El mercado de criptomonedas enfrenta una presión significativa debido a la escalada de tensiones en el Medio Oriente, específicamente en el estrecho de Ormuz. En las últimas 24 horas, el precio de Bitcoin (BTC) retrocedió un 0,9%, manteniéndose en torno a los u$s80.000. Por su parte, Ethereum (ETH) también sufrió pérdidas, cayendo cerca de un 2% y perdiendo el soporte de los u$s2.300. Otras criptomonedas como Binance Coin (BNB), XRP, Solana (SOL), Cardano (ADA) y Bitcoin Cash (BCH) siguieron la misma tendencia bajista, mientras que Dogecoin (DOGE) y Monero (XMR) experimentaron descensos más pronunciados. Sin embargo, Tron (TRX) fue una excepción, logrando un leve incremento del 0,5%. Esta situación refleja un ambiente de incertidumbre que afecta a los inversores en el sector cripto.

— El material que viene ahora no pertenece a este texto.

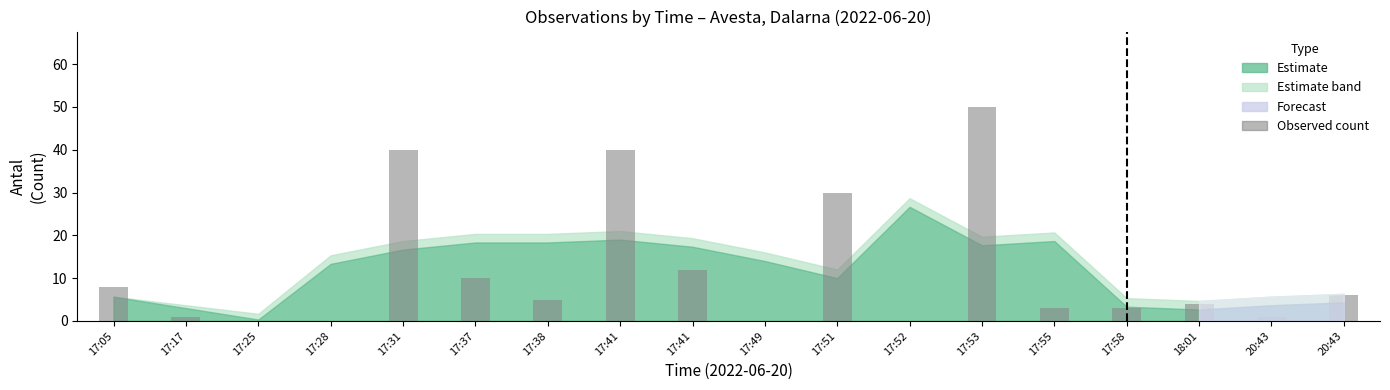

How many data points does each series have?

18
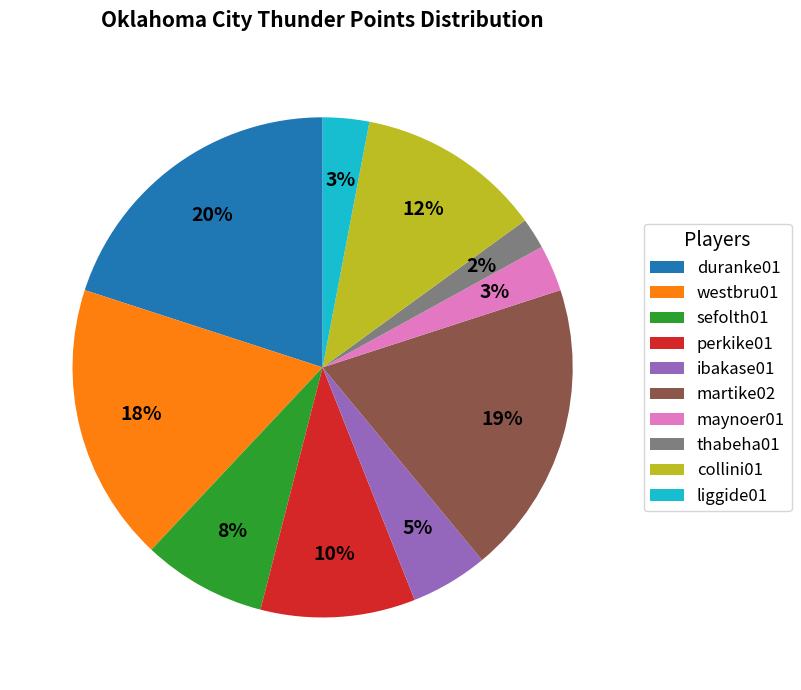

To the nearest percent, what is the difference between the largest and smallest slice percentages?

18%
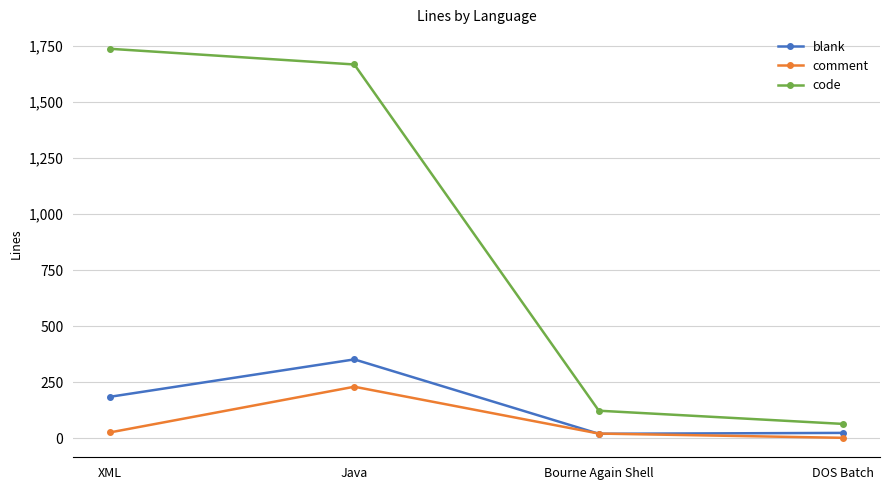

What is the difference between the comment values at Java and XML?

204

El trasfondo geopolítico es un factor clave en este contexto. Recientemente, se reportó que Estados Unidos llevó a cabo ataques a objetivos militares iraníes en el estrecho de Ormuz, en respuesta a acciones de Teherán contra destructores navales norteamericanos. A pesar de la gravedad de estos eventos, el expresidente Donald Trump minimizó la situación, describiendo los intercambios bélicos como una "caricia suave" y sugiriendo que podría haber una respuesta más contundente si no se logra un acuerdo con Irán. Esta mezcla de tensión y la posibilidad de negociaciones diplomáticas mantienen a los mercados en un estado de alerta, lo que puede influir en la volatilidad de Bitcoin y otras criptomonedas.

Desde el punto de vista del empleo en Estados Unidos, los datos recientes han mostrado resultados positivos, con la creación de 115.000 nuevos puestos de trabajo en abril, casi el doble de lo que se esperaba. Esta cifra se complementa con una revisión al alza de los datos de marzo, que ahora indican que se crearon 185.000 empleos. A pesar del aumento de despidos relacionados con la inteligencia artificial, la tasa de desempleo se mantuvo en 4,3%. Estos datos son relevantes porque sugieren que la Reserva Federal podría ser menos propensa a reducir las tasas de interés, lo que podría tener un impacto en los mercados financieros, incluyendo el de criptomonedas.

Desde una perspectiva técnica, algunos analistas están observando señales que podrían indicar un movimiento alcista significativo para Bitcoin. Según K33 Research, las tasas de financiamiento de los futuros de Bitcoin han estado en terreno negativo durante 67 días consecutivos, la racha más prolongada en una década. Esto sugiere que los inversores con posiciones cortas están pagando a aquellos que apuestan al alza, lo que podría desencadenar un "short squeeze" o estrangulamiento de cortos. Para que esto ocurra, Bitcoin necesitaría superar el nivel de u$s83.200, lo que podría abrir la puerta a un rally hacia los u$s100.000.

Sin embargo, no todos los analistas son optimistas. CryptoQuant advierte que el reciente rebote del 37% desde los mínimos de abril podría ser simplemente un rally dentro de una tendencia bajista, ya que las ganancias realizadas siguen siendo inferiores a los niveles de ciclos alcistas anteriores. Además, el margen de ganancia no realizada se encuentra en el 18%, el más alto desde junio de 2025, lo que podría limitar el potencial alcista en el corto plazo. Los inversores deben estar atentos a estos indicadores y a la evolución de la situación geopolítica, ya que cualquier cambio significativo podría influir en el comportamiento del mercado cripto en las próximas semanas.